Drought has come and gone in the Mount Kidul region, but worsened in the past few years. Since July 2017, over 45,000 people living in the area have struggled to obtain water for daily use and the price of mineral water in the region skyrocketed. The regional government believes the drought will affect up to 1.4 million people. If water is difficult to come by for humans, then it must be even more difficult for animals.

The drought and allegations of packs of wild blood-sucking dogs highlight a growing problem in Indonesia—the impact of human development on the nation's varied wildlife. In nearby Boyolali district, local authorities have hired sharpshooters to combat the gangs of wild monkeys that are stealing food and attacking villagers. Local officials there blamed the drought as well, arguing that the monkeys were raiding nearby villages for food after extremely dry conditions decimated food stocks in their natural habitat.

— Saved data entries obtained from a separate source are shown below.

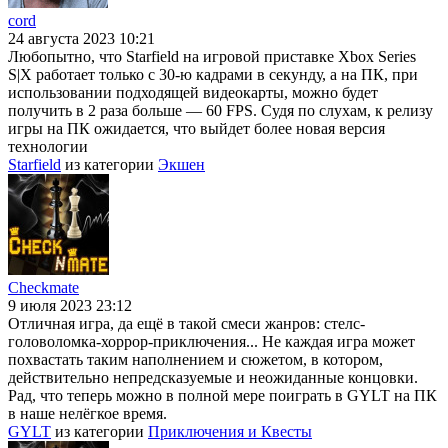
cord
24 августа 2023 10:21
Любопытно, что Starfield на игровой приставке Xbox Series
S|X работает только с 30-ю кадрами в секунду, а на ПК, при
использовании подходящей видеокарты, можно будет
получить в 2 раза больше — 60 FPS. Судя по слухам, к релизу
игры на ПК ожидается, что выйдет более новая версия
технологии
Starfield
из категории
Экшен
Checkmate
9 июля 2023 23:12
Отличная игра, да ещё в такой смеси жанров: стелс-
головоломка-хоррор-приключения... Не каждая игра может
похвастать таким наполнением и сюжетом, в котором,
действительно непредсказуемые и неожиданные концовки.
Рад, что теперь можно в полной мере поиграть в GYLT на ПК
в наше нелёгкое время.
GYLT
из категории
Приключения и Квесты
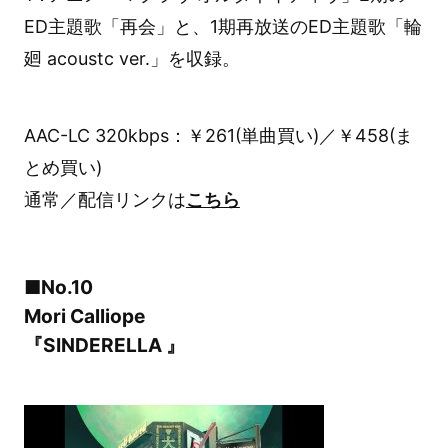
ED主題歌「再会」と、1期再放送のED主題歌「輪
廻 acoustc ver.」を収録。
AAC-LC 320kbps：￥261(単曲買い)／￥458(ま
とめ買い)
通常／配信リンクは
こちら
■No.10
Mori Calliope
『SINDERELLA 』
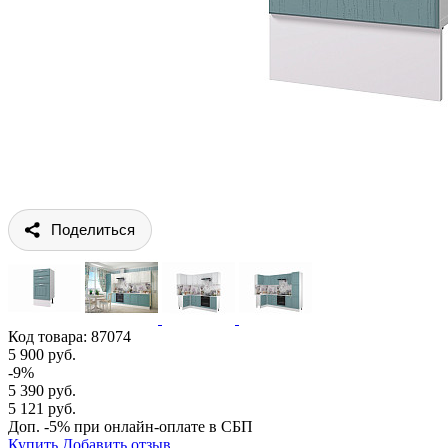
Поделиться
Код товара:
87074
5 900 руб.
-9%
5 390 руб.
5 121 руб.
Доп. -5% при онлайн-оплате в СБП
Купить
Добавить отзыв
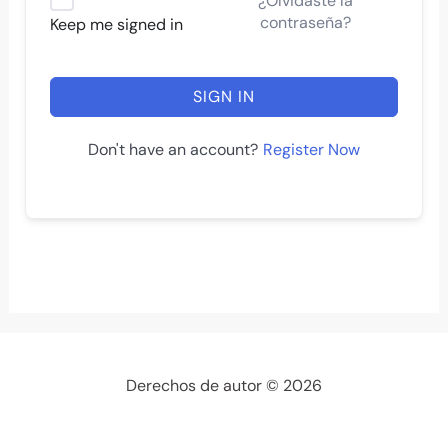
¿Olvidaste la
contraseña?
Keep me signed in
SIGN IN
Register Now
Don't have an account?
Derechos de autor © 2026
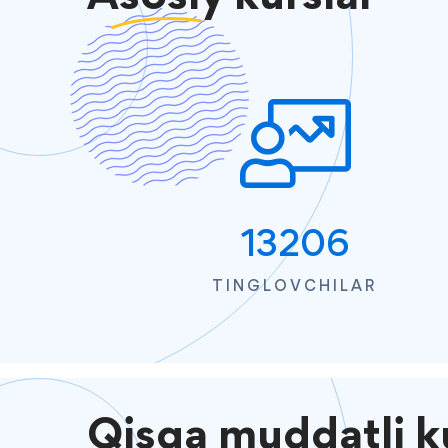
13206
TINGLOVCHILAR
Qisqa
muddatli ku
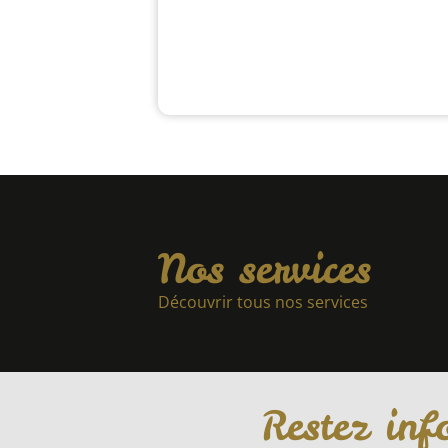
Nos services
Découvrir tous nos services
Restez inf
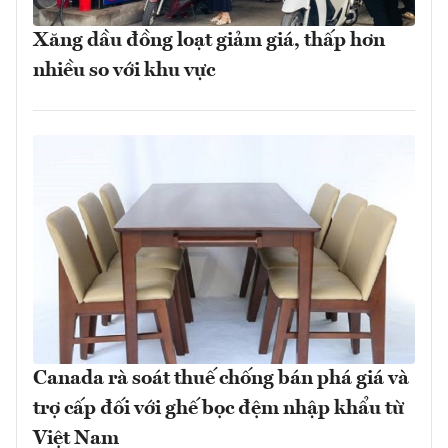
Xăng dầu đồng loạt giảm giá, thấp hơn
nhiều so với khu vực
Canada rà soát thuế chống bán phá giá và
trợ cấp đối với ghế bọc đệm nhập khẩu từ
Việt Nam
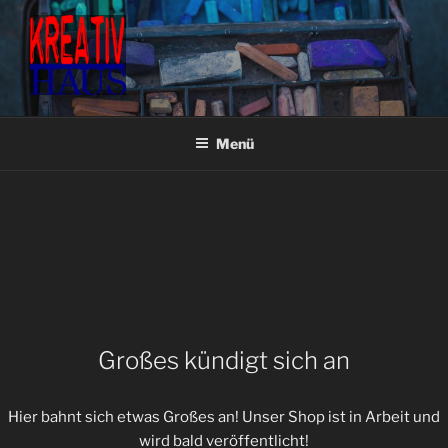
Zum
Inhalt
springen
KREATIVHAUS BASTEL- &
Fachgeschäft für Bastel- & Künstlerbedarf
KÜNSTLERBEDARF
Menü
Großes kündigt sich an
Hier bahnt sich etwas Großes an! Unser Shop ist in Arbeit und
wird bald veröffentlicht!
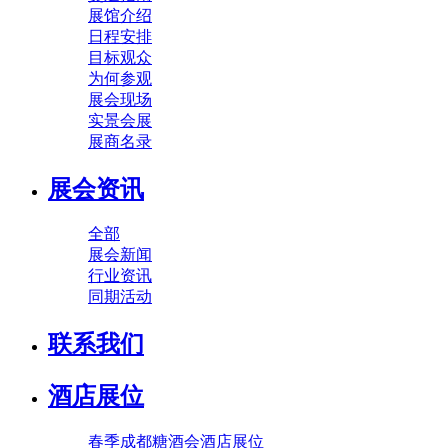
展馆介绍
日程安排
目标观众
为何参观
展会现场
实景会展
展商名录
展会资讯
全部
展会新闻
行业资讯
同期活动
联系我们
酒店展位
春季成都糖酒会酒店展位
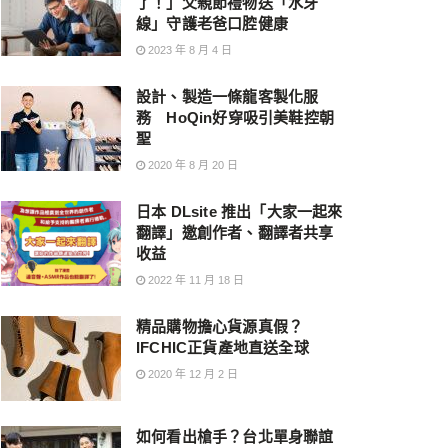
了！」父親節禮物送「水牙
線」守護老爸口腔健康
2023 年 8 月 4 日
設計、製造一條龍客製化服
務 HoQin好穿吸引美鞋控朝
聖
2020 年 8 月 20 日
日本 DLsite 推出「大家一起來
翻譯」邀創作者、翻譯者共享
收益
2022 年 11 月 18 日
精品購物擔心貨源真假？
IFCHIC正貨產地直送全球
2020 年 12 月 2 日
如何看出槍手？台北單身聯誼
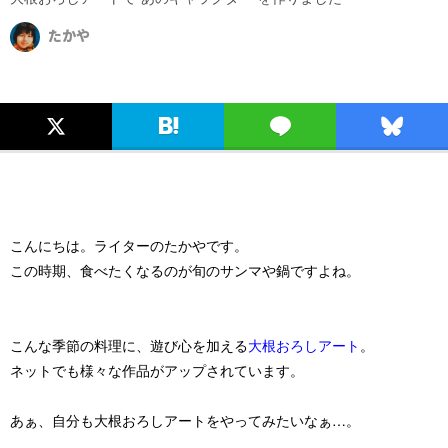
たかや
こんにちは。ライターのたかやです。
この時期、食べたくなるのが旬のサンマや鍋ですよね。
こんな季節の料理に、遊び心を加える
大根おろしアート
。
ネットでも様々な作品がアップされています。
あぁ、自分も大根おろしアートをやってみたいなぁ…。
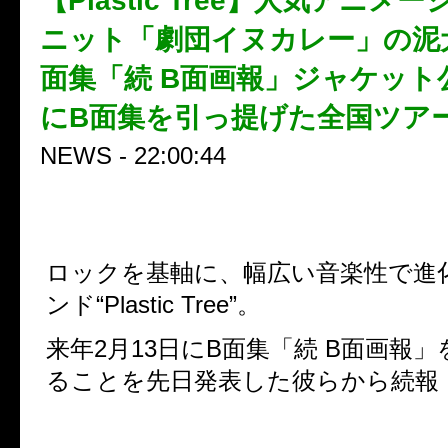
【Plastic Tree】人気アニメ
ニット「劇団イヌカレー」の泥
面集「続 B面画報」ジャケット
にB面集を引っ提げた全国ツア
NEWS - 22:00:44
ロックを基軸に、幅広い音楽性で進
ンド
“Plastic Tree”
。
来年
2
月
13
日に
B
面集「続
B
面画報」
ることを先日発表した彼らから続報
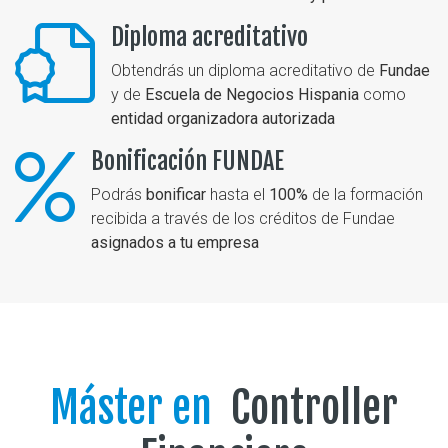
Diploma acreditativo
Obtendrás un diploma acreditativo de
Fundae
y de
Escuela de Negocios Hispania
como
entidad organizadora autorizada
Bonificación FUNDAE
Podrás
bonificar
hasta el
100%
de la formación
recibida a través de los créditos de Fundae
asignados a tu empresa
Máster en
Controller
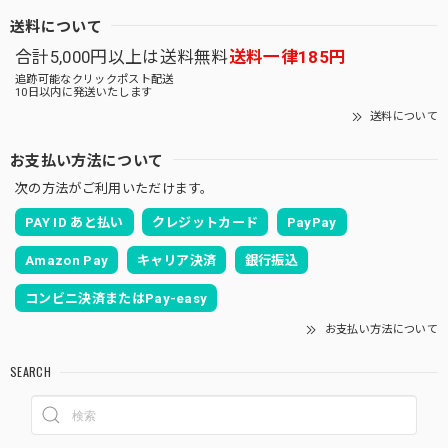
送料について
合計5,000円以上は送料無料
送料一律185円
追跡可能なクリックポスト配送
10日以内に発送いたします
送料について
お支払い方法について
次の方法がご利用いただけます。
PAY ID あと払い
クレジットカード
PayPay
Amazon Pay
キャリア決済
銀行振込
コンビニ決済またはPay-easy
お支払い方法について
SEARCH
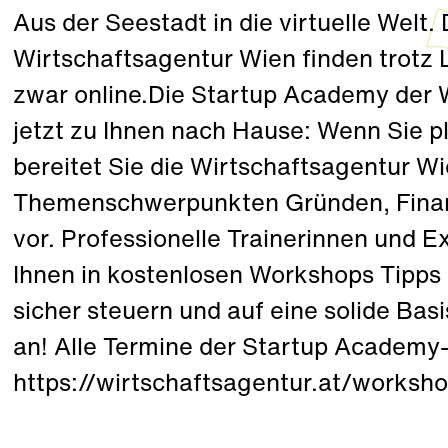
Aus der Seestadt in die virtuelle Wel
Wirtschaftsagentur Wien finden trotz
zwar online.Die Startup Academy der
jetzt zu Ihnen nach Hause: Wenn Sie 
bereitet Sie die Wirtschaftsagentur Wi
Themenschwerpunkten Gründen, Finanz
vor. Professionelle Trainerinnen und 
Ihnen in kostenlosen Workshops Tipps 
sicher steuern und auf eine solide Basis
an! Alle Termine der Startup Academy-
https://wirtschaftsagentur.at/worksh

But another reason behind all of these attacks is the fact that human settlements are increasingly encroaching into what remains of Indonesia's forests. When a man was found inside the belly of a giant python last March, the shocking video quickly grabbed headlines around the world. But that death only happened because an oil palm plantation had spread into what was once forested landin West Sulawesi.

Yet, it's a lot easier to blame the whole thing on rotten animals than human development. So while the drought and encroachment are likely behind these livestock deaths, the region's dogs are going to pay the price. Local villagers are organizing night patrols and wild dog hunts to protect their animals. And the vampires? Who knows.